Talvez por nunca ter presenciado nem estado no local de uma catástrofe natural, eu fiquei prá lá de chocado com a da região serrana do Rio de Janeiro. Portanto, nem preciso dizer que o desastre ocorrido no Japão é algo que eu não consigo sequer imaginar. Não me atreverei a escrever sobre ele. Fico no meu assunto habitual, a política.
Parece-me evidente – além de obviamente compreensível - que a situação japonesa ofuscou todos os outros assuntos internacionais. Mudou o foco e alterou de maneira drástica, como não podia deixar de ser, a agenda dos chefes de Estado e de Governo de todo o Primeiro Mundo. Essa mudança teve um grande beneficiário: o Sr. Kadaffi.
Se os holofotes tivessem ficado em cima dele, a ONU e/ou as potências ocidentais provavelmente já teriam equacionado alguma forma de intervenção. Mais provavelmente a zona de exclusão aérea, cuja imposição parece ter recebido o sinal verde da Liga Árabe. Tendo acontecido o oposto, o ditador líbio teve plenas condições para reorganizar suas forças e desfechar uma poderosa ofensiva no sentido leste.
O que eu me pergunto é se os chefes de Estado ocidentais estão sendo devidamente alertados por suas assessorias e serviços de inteligência para as gravíssimas implicações da vitória a esta altura provável do ditador.
Foi na região leste – e sobretudo em Benghasi -, que a oposição conseguiu se estabelecer. Benghasi é, portanto, não apenas a segunda cidade e grande centro econômico do país, mas o grande objetivo estratégico-militar de Kadaffi.
A se confirmar o prognóstico de que ele obterá vitórias relativamente fáceis contra o que resta de bases rebeldes no trajeto, Benghasi será alcançada em poucos dias. Concentrando ali as suas forças terrestres e beneficiando-se da vacilação ocidental no tocante à imposição da zona de exclusão aérea, Kadaffi tratará de liquidar os rebeldes em grande estilo.
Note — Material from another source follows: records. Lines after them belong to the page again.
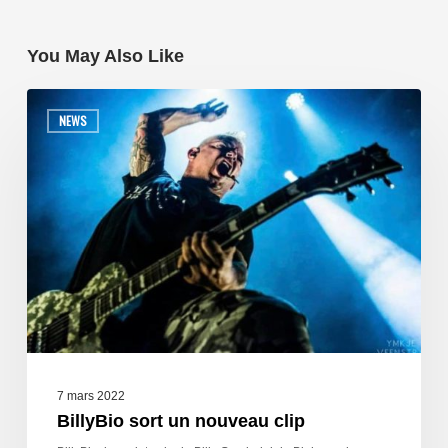
You May Also Like
NEWS
7 mars 2022
BillyBio sort un nouveau clip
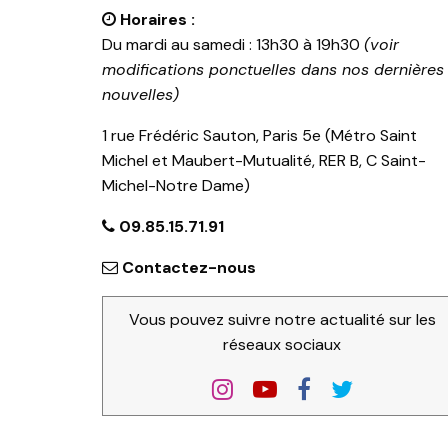
Horaires :
Du mardi au samedi : 13h30 à 19h30
(voir
modifications ponctuelles dans nos dernières
nouvelles)
1 rue Frédéric Sauton, Paris 5e (Métro Saint
Michel et Maubert-Mutualité, RER B, C Saint-
Michel-Notre Dame)
09.85.15.71.91
Contactez-nous
Vous pouvez suivre notre actualité sur les
réseaux sociaux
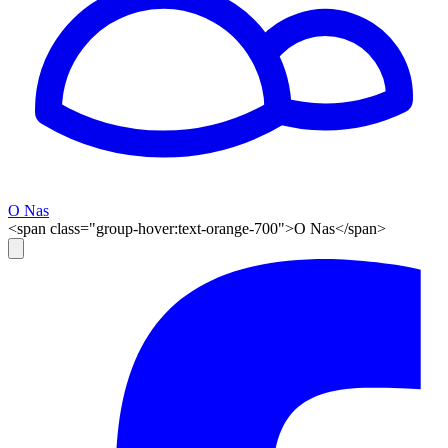
O Nas
<span class="group-hover:text-orange-700">O Nas</span>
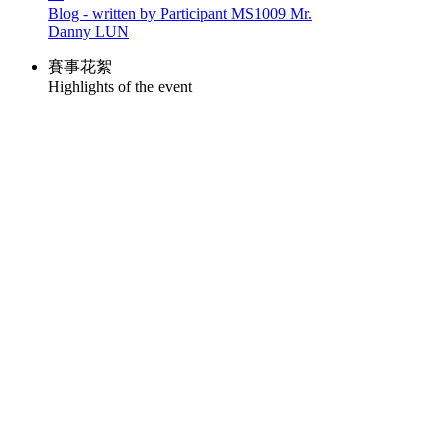
Blog - written by Participant MS1009 Mr.
Danny LUN
賽事花絮
Highlights of the event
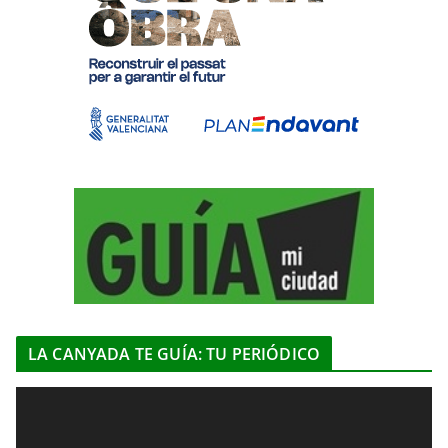
LA CANYADA TE GUÍA: TU PERIÓDICO
R
e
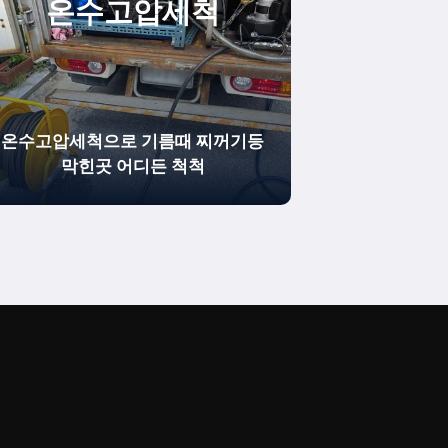
온수
고압세척
온수고압세척으로 기름때 찌꺼기등
막힌곳 어디든 척척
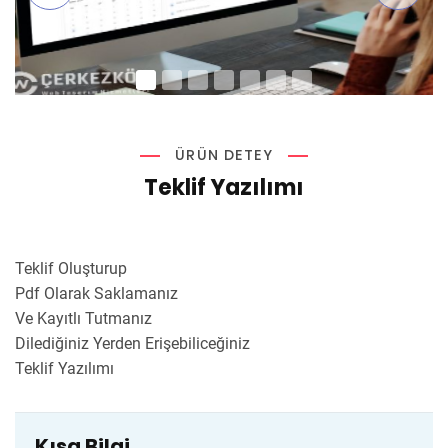
ÜRÜN DETEY
Teklif Yazılımı
Teklif Oluşturup
Pdf Olarak Saklamanız
Ve Kayıtlı Tutmanız
Dilediğiniz Yerden Erişebiliceğiniz
Teklif Yazılımı
Kısa Bilgi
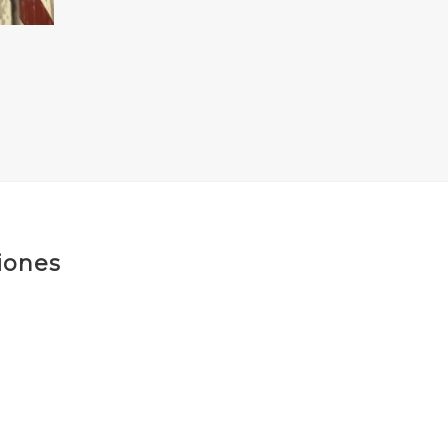
iones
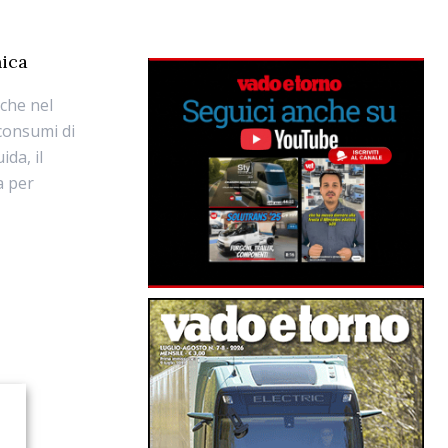
nica
nche nel
 consumi di
da, il
a per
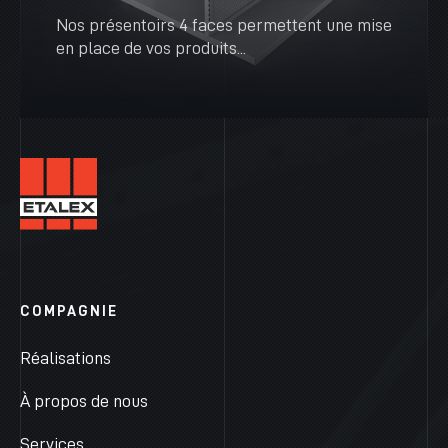
Nos présentoirs 4 faces permettent une mise
en place de vos produits...
VOIR PLUS
COMPAGNIE
Réalisations
À propos de nous
Services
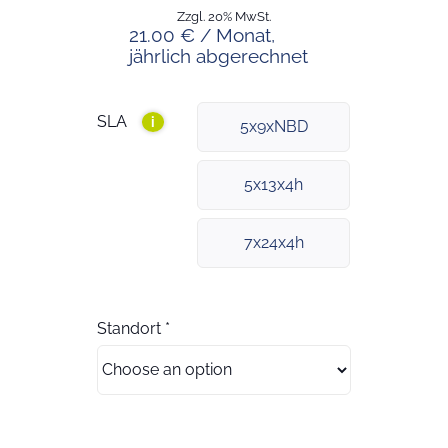
Zzgl. 20% MwSt.
21.00 € / Monat,
jährlich abgerechnet
SLA
i
5x9xNBD
5x13x4h
7x24x4h
Standort
*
Tudo sugere, portanto, que Benghasi será o palco de uma grande e sangrenta batalha. Quando Kadaffi chegar às portas da cidade, sua mente doentia deverá estar trabalhando com dois cenários: o imediato, de caráter militar, e o seguinte, de caráter político. E tratando de visualizar como o segundo influencia o primeiro.
Mesmo para um jejuno em Líbia, como é o meu caso, o day after político é relativamente óbvio. O que fundamentalmente o determina é a enorme escala e o radicalismo do levante contra o kadaffismo. A luta está chegando a um mês esta semana : isto num país governado na base do tacape; num país sem Constituição e sem sequer uma oposição consentida, cujo poder está há décadas concentrado nas mãos de uma família.
Deixando de lado os imponderáveis, os sonhos e as utopias, e tentando pensar em termos estritamente lógicos, que sorte aguarda os revolucionários se eles forem mesmo derrotados em Benghasi? Que Kadaffi os libere e anuncie que vai tolerá-los como uma oposição legal? Que lhes sugira organizarem-se em partido para as eleições que ele finalmente terá decidido permitir?
Volto aqui à interrogação que fiz lá em cima: se os governos ocidentais estão devidamente alertados para a gravidade do que pode estar para acontecer em Benghasi, e num prazo bastante curto. O cenário provável é evidentemente um banho de sangue. Kadaffi pode muito bem optar por resolver seu problema político liquidando fisicamente os opositores que restarem após a operação militar.
Se a especulação acima tiver alguma base na realidade, é até possível que a exclusão aérea tenha deixado de fazer sentido. Nesta hipótese, a opção restante ficará entre intervir militarmente, e numa escala provavelmente considerável, ou assistir passivamente ao acting out da selvageria.